For a country which voted 96% for Remain, that resilience is going to be tested. Gibraltar is embarking on a Brexit challenge which Gibraltarians saw, virtually without exception, as damaging to their futures.
To see why the risks are so great, all you need to do is look out of the airport terminal windows over the border crossing into Spain and the town of La Linea. This airport terminal is only partially completed after Spain U-turned on plans to enable passengers to disembark directly into Gibraltar or Spain.
Gibraltar is extremely vulnerable to Spanish interference. Rigorous checking of pedestrians, motorists and other vehicles at the frontier could slow the flow of people into Gibraltar to a trickle. The disruptive effect that any administrative work-to-rule at the border would have is made clear by the sheer volume of pedestrians I crossed with when making a brief foray into Spain and back again.
The local economy depends on the skills and labour of 12,000 frontier workers, who stream across the border every day on foot, bike, moped, bus and car. Restricting their passage could cripple Gibraltar's businesses, as well as damage the livelihoods of thousands of commuting Spaniards who reside in Andalusia, a Spanish region with an appalling level of unemployment.
Gibraltar's supporters in parliament, including those who campaigned for Brexit and who, contrary to all the evidence, claimed it was a juicy opportunity for the Rock, have a duty to exert all pressure possible on the UK government. As Dr Joseph Garcia, the deputy chief minister and leader of the Liberal party in Gibraltar, said, post-Brexit Gibraltar must have "a certain fluidity at the border particularly for workers, tourists and residents".
The Liberal Democrats will work with any and every party in the UK parliament to make Gibraltar's voice heard and deliver this objective. No one in Gibraltar wants to revisit the bad old days under Franco, when the border was simply locked shut with catastrophic consequences.
The threat to the border isn't the only cloud swirling round the Rock.
Gibraltar has a thriving online gaming industry, which employs 3,000 people. Will departure from the EU destabilise this industry as a result of the requirement to locate servers (currently hosted by companies in Gibraltar) in an EEA country?
Gibraltar is a strong supporter of EU environmental legislation and, in all likelihood, will incorporate new EU environmental laws into Gibraltar law after Brexit. But, as with the border, Gibraltar is heavily dependent on Spain's attitude towards its much smaller neighbour. Will Spain now simply abandon the requirement to stop sewage seeping onto one of Gibraltar's beaches? How will the EU resolve the dispute between Spain and Gibraltar over overlapping marine zones? Does Brexit make it less likely that the UK will move quickly to enable the seas around Gibraltar to come under the Barcelona convention, as Gibraltar wishes?
The final challenge will be for Gibraltar to stay on top of the detail of the four thousand existing Gibraltar-relevant EU regulations as well as future ones, only some of which need to be incorporated into Gibraltar’s domestic law.

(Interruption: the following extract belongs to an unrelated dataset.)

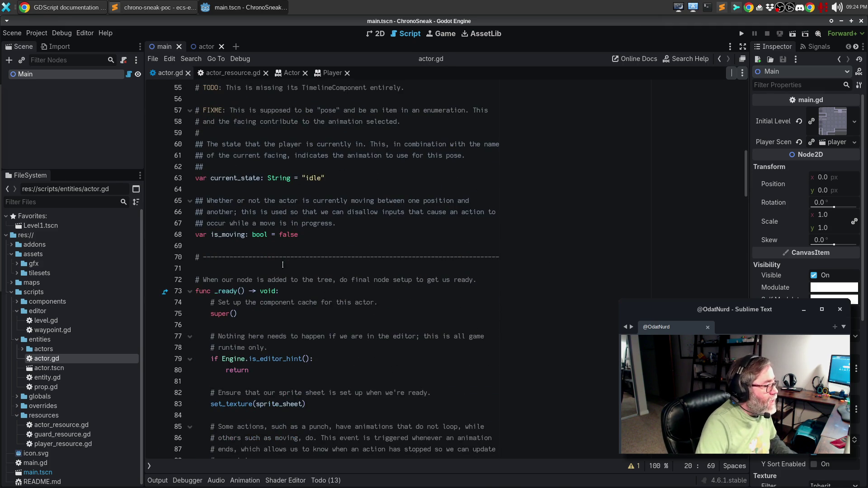
Delete the 'var sprite := $Sprite2D as Sprite2D' line from set_texture and save actor.gd.
{"action": "scroll", "coordinate": [282, 263], "scroll_direction": "down", "scroll_amount": 11}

My trip to Gibraltar has reinforced the simple truth that, behind the short snappy slogans of the Brexiteers -'take back control' and 'restore sovereignty' – the layers of complexity and cost associated with leaving the EU are multiplying, even for a micro-state like Gibraltar, let alone the UK. In both countries they divert attention and resources away from fundamental and, I would argue, much more critical issues like health, transport, air quality and housing. And they will continue to do so for at least the next five years.
Winston Churchill's prediction that Spain will take back control of Gibraltar when all the barbary apes have left doesn't seem like it's about to happen. But the Brexit vote has made Gibraltar, a nation proud of its British heritage, much more vulnerable. It's another unintended, unplanned and disastrous consequence of the vote eight months ago.
Tom Brake is the MP for Carshalton and Wallington and foreign affairs spokesman for the Liberal Democrats.